(Extracted records)
★ ★ ★ ★

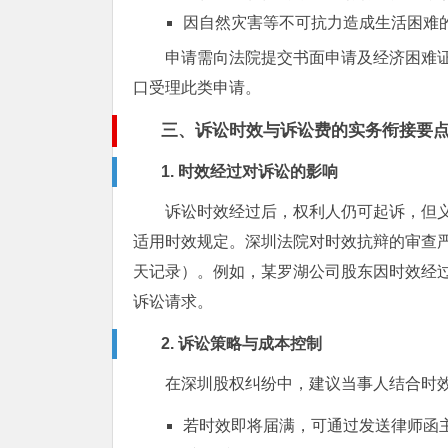
因自然灾害等不可抗力造成生活困难
申请需向法院提交书面申请及经济困难
口受理此类申请。
三、诉讼时效与诉讼费的实务衔接要
1. 时效经过对诉讼的影响
诉讼时效经过后，权利人仍可起诉，但
适用时效规定。深圳法院对时效抗辩的审查
天记录）。例如，某罗湖公司股东因时效经
诉讼请求。
2. 诉讼策略与成本控制
在深圳股权纠纷中，建议当事人结合时
若时效即将届满，可通过发送律师函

★ ★ ★ ★

## AIM OF THE EXERCISE
Retype every record as it stands. None of the pictures should appear.

## TASK SOLUTION
因自然灾害等不可抗力造成生活困难
申请需向法院提交书面申请及经济困难
口受理此类申请。
三、诉讼时效与诉讼费的实务衔接要
1. 时效经过对诉讼的影响
诉讼时效经过后，权利人仍可起诉，但
适用时效规定。深圳法院对时效抗辩的审查
天记录）。例如，某罗湖公司股东因时效经
诉讼请求。
2. 诉讼策略与成本控制
在深圳股权纠纷中，建议当事人结合时
若时效即将届满，可通过发送律师函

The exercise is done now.